If that is the case where you are from, and you don't like it, then move. That is not the case where I am from. Ignorance is not a defense. Even for cops. If carrying concealed into a liquor serving establishment in your state is a crime, and you choose to do so anyways, then yes, your can be arrested. You seem to know that.
I can't think of an instance where police violated someone's rights by misstating, misapplying, or MAKING UP the law, where their defenders DIDN'T claim that there are "too many laws for the police to know".

If a cop is too lazy or not smart enough to KNOW the law, then he can't ENFORCE the law. He's merely enforcing his own baseless whim. If you use armed force to enforce baseless whim against me, I will do everything humanly possible within the law to make you regret it for the rest of your life.

Let me restate: To hold the average citizen to a HIGHER standard of knowledge of the law than a supposedly "trained" LEO is utterly despicable and demonstrates profound contempt not just for the people, but for the law itself.
 
avs11504......I believe that what is being said in response to an earlier post of yours is this... In your earlier post, you stated that cops often must "look up" the statute in order to properly enforce it. You further stated that (and I paraphrase) "these are trained professionals" with much more experience (I suppose you mean at looking up statutes) than the layman that posts here and in other sub-fora on THR. In essence what you have stated is that there are too many laws for any individual to know. I am sure that you are aware that ignorance of the law is no excuse for breaking the law. So it is the responsibility of the layman to know the laws so as not to violate said 3" thick tome of laws, codes and statutes.

At the same time legislature adds one more doozy of a law for the layman in Indiana to memorize.....The cops and by extension anyone claiming to be a cop, can go wherever, whenever, for whatever reason. The recourse to such action is, (if you survive the event) sue the public in a court of law, if you have the time and resource to do so. If the plaintiff wins the case, the public pays for whatever inconvenience the courts decide.

I think that I like the Fourth amendment the way that the founders crafted it better.

W44
 
Deanimator,

Give reference to an instance "where police violated someone's rights by misstating, misapplying, or MAKING UP the law, where their defenders [DID] claim that there are 'too many laws for the police to know.'" From your posts, it seems to be implying that there are many of them. Then, we'll see if we can find what the ultimate outcome in the situation was.

When has a cop used a "baseless whim" against you, and how do you know it was a "baseless whim?" Again, this is what the Indiana Supreme Court is trying to prevent. What you consider a "baseless whim" could be a perfectly legitimate search or arrest.
==========
Tasks to complete ▸
[A] In the passage on police and the law, translate the sentence "I think that I like the Fourth amendment the way that the founders crafted it better." into Spanish.
[B] Pick up the passage on police and the law after its final sentence and continue it.

[Dataset entries]
==========
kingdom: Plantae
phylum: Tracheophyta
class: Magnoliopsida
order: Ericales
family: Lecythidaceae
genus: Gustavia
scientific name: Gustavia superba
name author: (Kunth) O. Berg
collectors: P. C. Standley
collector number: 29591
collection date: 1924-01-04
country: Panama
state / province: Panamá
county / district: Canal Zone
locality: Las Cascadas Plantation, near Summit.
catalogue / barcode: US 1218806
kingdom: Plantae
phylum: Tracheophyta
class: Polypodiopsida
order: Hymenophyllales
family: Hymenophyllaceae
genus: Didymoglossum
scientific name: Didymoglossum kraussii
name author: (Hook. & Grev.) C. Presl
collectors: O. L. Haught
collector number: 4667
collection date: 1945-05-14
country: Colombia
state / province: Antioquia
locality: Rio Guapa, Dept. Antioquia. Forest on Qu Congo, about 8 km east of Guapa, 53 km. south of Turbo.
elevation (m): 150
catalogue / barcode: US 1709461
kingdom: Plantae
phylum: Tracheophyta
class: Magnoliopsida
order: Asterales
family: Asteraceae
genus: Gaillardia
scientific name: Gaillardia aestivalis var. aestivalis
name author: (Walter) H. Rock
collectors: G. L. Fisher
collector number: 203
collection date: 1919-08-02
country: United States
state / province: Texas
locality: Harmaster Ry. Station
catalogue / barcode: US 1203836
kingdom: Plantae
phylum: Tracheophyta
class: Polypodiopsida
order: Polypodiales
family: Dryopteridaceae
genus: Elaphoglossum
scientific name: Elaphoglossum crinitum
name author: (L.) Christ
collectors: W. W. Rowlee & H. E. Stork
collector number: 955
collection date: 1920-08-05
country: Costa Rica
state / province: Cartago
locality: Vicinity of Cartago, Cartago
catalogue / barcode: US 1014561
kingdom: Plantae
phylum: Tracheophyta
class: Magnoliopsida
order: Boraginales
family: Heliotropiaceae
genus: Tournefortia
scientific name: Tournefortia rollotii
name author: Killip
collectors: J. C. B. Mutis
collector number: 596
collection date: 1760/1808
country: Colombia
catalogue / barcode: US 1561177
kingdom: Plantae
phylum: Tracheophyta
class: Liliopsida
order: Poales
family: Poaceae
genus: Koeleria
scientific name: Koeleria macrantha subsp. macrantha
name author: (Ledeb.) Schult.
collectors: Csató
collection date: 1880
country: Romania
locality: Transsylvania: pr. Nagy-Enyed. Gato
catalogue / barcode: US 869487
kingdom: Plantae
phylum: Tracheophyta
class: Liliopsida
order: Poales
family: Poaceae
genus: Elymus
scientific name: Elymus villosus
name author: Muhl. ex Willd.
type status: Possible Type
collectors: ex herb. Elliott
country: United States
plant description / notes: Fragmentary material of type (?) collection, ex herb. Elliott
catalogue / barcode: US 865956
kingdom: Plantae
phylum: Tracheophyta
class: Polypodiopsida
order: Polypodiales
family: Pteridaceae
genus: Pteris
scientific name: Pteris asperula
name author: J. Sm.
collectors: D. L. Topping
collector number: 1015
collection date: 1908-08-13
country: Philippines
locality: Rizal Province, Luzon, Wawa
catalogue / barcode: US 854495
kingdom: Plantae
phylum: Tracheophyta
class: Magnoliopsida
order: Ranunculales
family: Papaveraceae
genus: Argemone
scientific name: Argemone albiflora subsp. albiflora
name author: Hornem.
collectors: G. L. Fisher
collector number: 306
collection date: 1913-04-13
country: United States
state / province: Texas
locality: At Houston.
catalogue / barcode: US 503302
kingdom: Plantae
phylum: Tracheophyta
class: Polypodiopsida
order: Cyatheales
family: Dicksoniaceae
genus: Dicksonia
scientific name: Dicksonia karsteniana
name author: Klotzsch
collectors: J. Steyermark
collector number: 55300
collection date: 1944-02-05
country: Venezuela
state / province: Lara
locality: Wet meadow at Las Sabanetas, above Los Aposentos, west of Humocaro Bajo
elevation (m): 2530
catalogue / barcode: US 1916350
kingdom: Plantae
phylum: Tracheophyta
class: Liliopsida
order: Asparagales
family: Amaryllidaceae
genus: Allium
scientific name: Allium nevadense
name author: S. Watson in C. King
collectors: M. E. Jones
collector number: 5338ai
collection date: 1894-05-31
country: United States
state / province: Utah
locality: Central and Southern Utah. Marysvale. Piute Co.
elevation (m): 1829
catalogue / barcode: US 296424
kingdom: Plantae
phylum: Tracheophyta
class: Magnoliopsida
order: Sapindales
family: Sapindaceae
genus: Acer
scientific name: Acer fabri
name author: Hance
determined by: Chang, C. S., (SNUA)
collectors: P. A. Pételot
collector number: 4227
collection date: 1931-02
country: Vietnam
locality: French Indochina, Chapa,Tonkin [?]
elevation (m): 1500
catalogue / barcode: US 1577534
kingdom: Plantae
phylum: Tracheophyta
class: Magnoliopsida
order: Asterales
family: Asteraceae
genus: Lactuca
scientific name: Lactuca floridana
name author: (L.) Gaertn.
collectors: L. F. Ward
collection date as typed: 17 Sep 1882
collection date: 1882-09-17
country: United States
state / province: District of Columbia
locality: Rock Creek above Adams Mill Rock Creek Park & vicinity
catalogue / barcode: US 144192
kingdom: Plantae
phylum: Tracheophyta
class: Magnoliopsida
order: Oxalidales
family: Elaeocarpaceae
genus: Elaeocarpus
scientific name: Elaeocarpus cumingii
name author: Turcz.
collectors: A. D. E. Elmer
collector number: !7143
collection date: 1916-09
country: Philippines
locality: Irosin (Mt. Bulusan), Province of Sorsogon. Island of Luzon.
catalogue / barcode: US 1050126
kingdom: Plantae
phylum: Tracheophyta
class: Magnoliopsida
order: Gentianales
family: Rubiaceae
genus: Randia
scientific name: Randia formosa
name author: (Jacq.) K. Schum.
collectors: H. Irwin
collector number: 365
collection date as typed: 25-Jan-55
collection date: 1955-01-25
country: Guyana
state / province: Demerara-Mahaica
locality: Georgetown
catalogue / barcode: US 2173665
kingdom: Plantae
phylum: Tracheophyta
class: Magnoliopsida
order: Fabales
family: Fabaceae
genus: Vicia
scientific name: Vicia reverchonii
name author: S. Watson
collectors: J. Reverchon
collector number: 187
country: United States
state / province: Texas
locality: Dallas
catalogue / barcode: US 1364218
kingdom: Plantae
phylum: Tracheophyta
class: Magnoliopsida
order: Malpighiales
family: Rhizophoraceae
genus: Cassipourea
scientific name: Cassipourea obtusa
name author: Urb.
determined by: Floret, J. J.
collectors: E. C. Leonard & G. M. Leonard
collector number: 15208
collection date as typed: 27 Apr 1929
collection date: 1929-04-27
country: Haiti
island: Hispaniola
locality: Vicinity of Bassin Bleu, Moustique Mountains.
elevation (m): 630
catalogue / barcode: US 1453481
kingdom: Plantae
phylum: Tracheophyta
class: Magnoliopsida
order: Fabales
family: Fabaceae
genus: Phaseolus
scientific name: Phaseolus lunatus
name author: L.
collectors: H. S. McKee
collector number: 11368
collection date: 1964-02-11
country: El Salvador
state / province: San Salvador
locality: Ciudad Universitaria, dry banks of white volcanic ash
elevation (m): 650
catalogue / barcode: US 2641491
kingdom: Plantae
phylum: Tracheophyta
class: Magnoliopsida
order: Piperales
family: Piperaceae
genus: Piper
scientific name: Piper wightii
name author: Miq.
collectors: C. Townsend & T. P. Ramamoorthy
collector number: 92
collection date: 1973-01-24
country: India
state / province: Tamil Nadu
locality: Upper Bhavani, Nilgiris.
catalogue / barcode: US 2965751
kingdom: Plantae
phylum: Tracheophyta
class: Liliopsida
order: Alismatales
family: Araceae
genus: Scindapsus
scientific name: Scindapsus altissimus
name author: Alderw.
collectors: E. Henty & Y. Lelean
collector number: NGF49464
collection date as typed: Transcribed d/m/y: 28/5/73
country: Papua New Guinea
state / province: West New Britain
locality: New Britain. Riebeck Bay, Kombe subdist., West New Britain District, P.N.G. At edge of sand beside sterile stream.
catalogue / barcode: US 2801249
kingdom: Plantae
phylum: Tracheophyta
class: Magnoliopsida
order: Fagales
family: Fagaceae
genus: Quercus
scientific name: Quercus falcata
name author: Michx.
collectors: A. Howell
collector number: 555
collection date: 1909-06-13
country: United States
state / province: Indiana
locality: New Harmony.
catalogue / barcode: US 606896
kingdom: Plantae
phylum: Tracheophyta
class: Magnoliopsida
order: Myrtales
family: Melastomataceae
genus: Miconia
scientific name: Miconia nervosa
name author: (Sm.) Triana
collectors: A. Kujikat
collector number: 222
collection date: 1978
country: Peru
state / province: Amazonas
==========
The responses ▸
[A] Creo que prefiero la Cuarta Enmienda tal como la redactaron los fundadores.

[B]
Let me restate: Just because you do not think the search or arrest is lawful, does not mean it is not lawful.
 
My point is proven.

I would encourage you to start some research on search and seizure. While I do not usually advocate wikipedia, start here (http://en.wikipedia.org/wiki/Search_warrant#Exceptions) for a very bried explanation of a few different exceptions to the search warrant requirement. You can then use google if you would like further information, as there is plenty of it on the internet.

Which point? That there are more useless/dangerous laws on the books than you can shake a stick at?

Don't take my disdain for the current "legal system" for a lack of understand of how it works. My biggest concern is the seemingly wide spread lack of concern for so many obvious problems that exist. Problems that do not just exist, but are celebrated by far to many that profess to serve and protect.
 
Wheeler44,

Again, where in the Indiana ruling does it state that the cops can go anywhere for any reason? I must have missed that part.

I also must have missed the part in the fourth ammendment where it gives people the right to use physical/deadly force to resist arrests/searches.
 
The point that people do not necissarily know that a search is illegal. As you stated in your post, unless there is a life or death situation, the police have to get a warrant. This is not actually the case. So if the police have a lawful reason to be in your house, but it is not a life or death situation (which you think is needed for the police to be in your house without a warrant) you may not know their lawful reason, and thus, would resist the entry. This puts everyone's safety at risk, which is what is trying to be prevented in the Indiana ruling.
 
Give reference to an instance "where police violated someone's rights by misstating, misapplying, or MAKING UP the law, where their defenders [DID] claim that there are 'too many laws for the police to know.'" From your posts, it seems to be implying that there are many of them. Then, we'll see if we can find what the ultimate outcome in the situation was.

When has a cop used a "baseless whim" against you, and how do you know it was a "baseless whim?" Again, this is what the Indiana Supreme Court is trying to prevent. What you consider a "baseless whim" could be a perfectly legitimate search or arrest.

Let me restate: Just because you do not think the search or arrest is lawful, does not mean it is not lawful.
It's been said HERE, and not just once or twice. Search is your friend.

Open carry is completely legal in Ohio. The spurious claims by ignorant and or malicious LEOs that it's "inducing panic" are tiresome in their monotonous repetition. In NO way does lawful open carry come within 1,000,000 miles of the elements of the offense. LEOs simply don't seem to care. All too often, they treat the law as whatever they want it to be, not what it SAYS. And that leaves off purely malicious arrests and prosecutions, such as when Beachwood, OH police ORDERED A PERSON TO REMAIN SILENT... then charged him with "failure to notify"... AFTER he'd managed to notify them 51 seconds into their stop, DESPITE their order to remain silent. He was of course acquitted. I hope he's suing everyone involved and reams them with punitive damages.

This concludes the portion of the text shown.